Ted Kundtz - Analyst
Okay. So not much of a bottom-line impact one way or the other.
Jim Rutledge - EVP & CFO
Yes, bottom line.
Ted Kundtz - Analyst
Yes.
Jim Rutledge - EVP & CFO
I mean, clearly it affects revenues. I mean, on the invoices are surcharges, so clearly our revenues come down. But then we have the savings on the diesel usage, etc.
Ted Kundtz - Analyst
Right. Okay. (Inaudible). Does this affect the thoughts of these captives closing their facilities at all any sooner or later if their fuel charges are changing? One of the economic incentives there is for them to get out of the business, turn it over to you guys. Do you see any change in that thinking? And maybe you could update us a little bit on those captives out there.

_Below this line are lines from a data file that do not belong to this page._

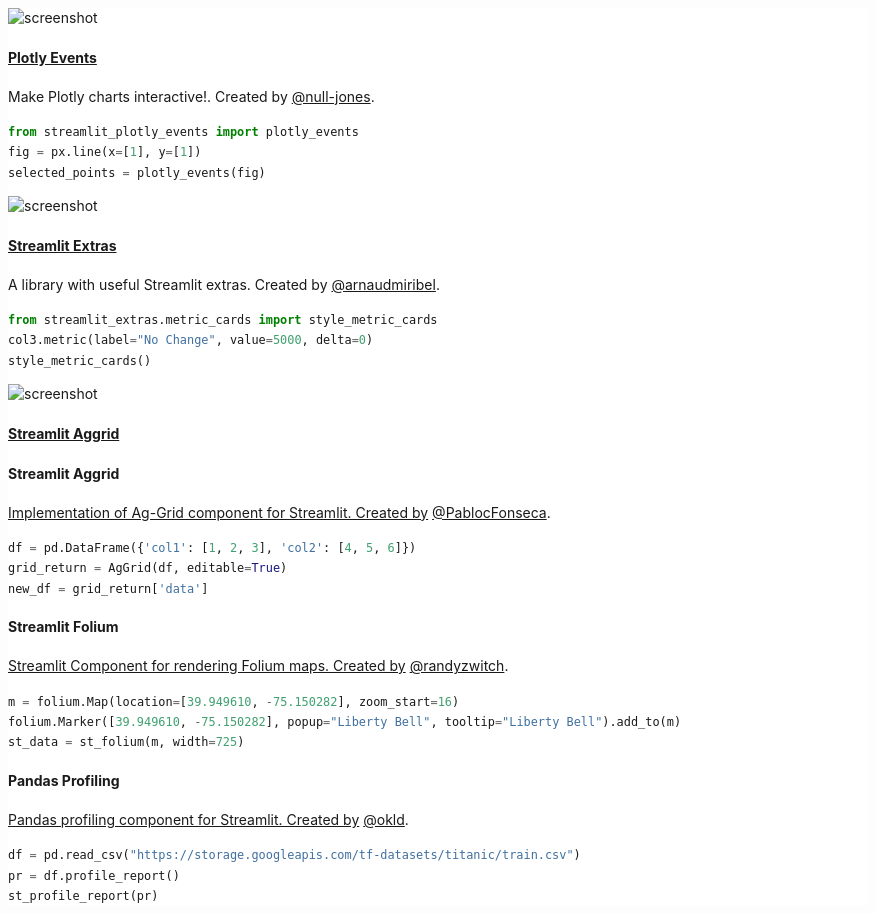 ![screenshot](/images/api/components/plotly-events.jpg)
#### [Plotly Events](https://github.com/null-jones/streamlit-plotly-events)
Make Plotly charts interactive!. Created by [@null-jones](https://github.com/null-jones/).
```python
from streamlit_plotly_events import plotly_events
fig = px.line(x=[1], y=[1])
selected_points = plotly_events(fig)
```

![screenshot](/images/api/components/extras-metric-cards.jpg)
#### [Streamlit Extras](https://extras.streamlit.app/)
A library with useful Streamlit extras. Created by [@arnaudmiribel](https://github.com/arnaudmiribel/).
```python
from streamlit_extras.metric_cards import style_metric_cards
col3.metric(label="No Change", value=5000, delta=0)
style_metric_cards()
```

![screenshot](/images/api/components/aggrid.jpg)
#### [Streamlit Aggrid](https://github.com/PablocFonseca/streamlit-aggrid)

#### Streamlit Aggrid

[Implementation of Ag-Grid component for Streamlit. Created by](https://github.com/PablocFonseca/streamlit-aggrid) [@PablocFonseca](https://github.com/PablocFonseca).

```python
df = pd.DataFrame({'col1': [1, 2, 3], 'col2': [4, 5, 6]})
grid_return = AgGrid(df, editable=True)
new_df = grid_return['data']
```

#### Streamlit Folium

[Streamlit Component for rendering Folium maps. Created by](https://github.com/randyzwitch/streamlit-folium) [@randyzwitch](https://github.com/randyzwitch).

```python
m = folium.Map(location=[39.949610, -75.150282], zoom_start=16)
folium.Marker([39.949610, -75.150282], popup="Liberty Bell", tooltip="Liberty Bell").add_to(m)
st_data = st_folium(m, width=725)
```

#### Pandas Profiling

[Pandas profiling component for Streamlit. Created by](https://github.com/okld/streamlit-pandas-profiling) [@okld](https://github.com/okld/).

```python
df = pd.read_csv("https://storage.googleapis.com/tf-datasets/titanic/train.csv")
pr = df.profile_report()
st_profile_report(pr)
```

Alan S. McKim - President & CEO
Yes, we've seen -- I think we're at three now of the five that I had mentioned, and I still believe there's a couple more that are still on that decisionmaking process. And clearly, as natural gas is now down in that $6, $6.50 range, I think the pressure is not as great as when it was in the $10, $11. But fuel cost in general has a big impact on, certainly, their decisionmaking, as well as environmental expenditures on those sites. So we still think there's an opportunity there, both in the short term on those two and even on a longer term. And I think it's one of the reasons why our utilization is still pretty good this year even with the additional 21,000 or so tons that we've added.
Ted Kundtz - Analyst
Yes. Can you say what you've picked up from those folks in terms of capacity with tonnage?
Alan S. McKim - President & CEO
You know, I know we've got one client, for example, 20 million pounds, so what's that? So it's quite a bit of material, a lower price material, a material that we're actually using as a fuel supplement, too, so it's lowering our energy cost. So that's one unit that went down that really helped us. I think probably overall maybe about 20,000 tons, I would say, is probably a good number to use.
Ted Kundtz - Analyst
Okay.
Alan S. McKim - President & CEO
So we're getting some business.
Ted Kundtz - Analyst
Okay. Terrific. Thank you.
Alan S. McKim - President & CEO
Yes.
Alan S. McKim - President & CEO
Thank you, Ted.
Operator
There are no further questions in queue. I would like to turn the call back over to management for closing comments.
Alan S. McKim - President & CEO
Well, thanks, everyone, for your call and your questions and for being on the call here, and we look forward to speaking with you at the end of the year and talk more about 2009 at that time. Thank you.
Operator
And that concludes our conference call. Thank you for joining us today.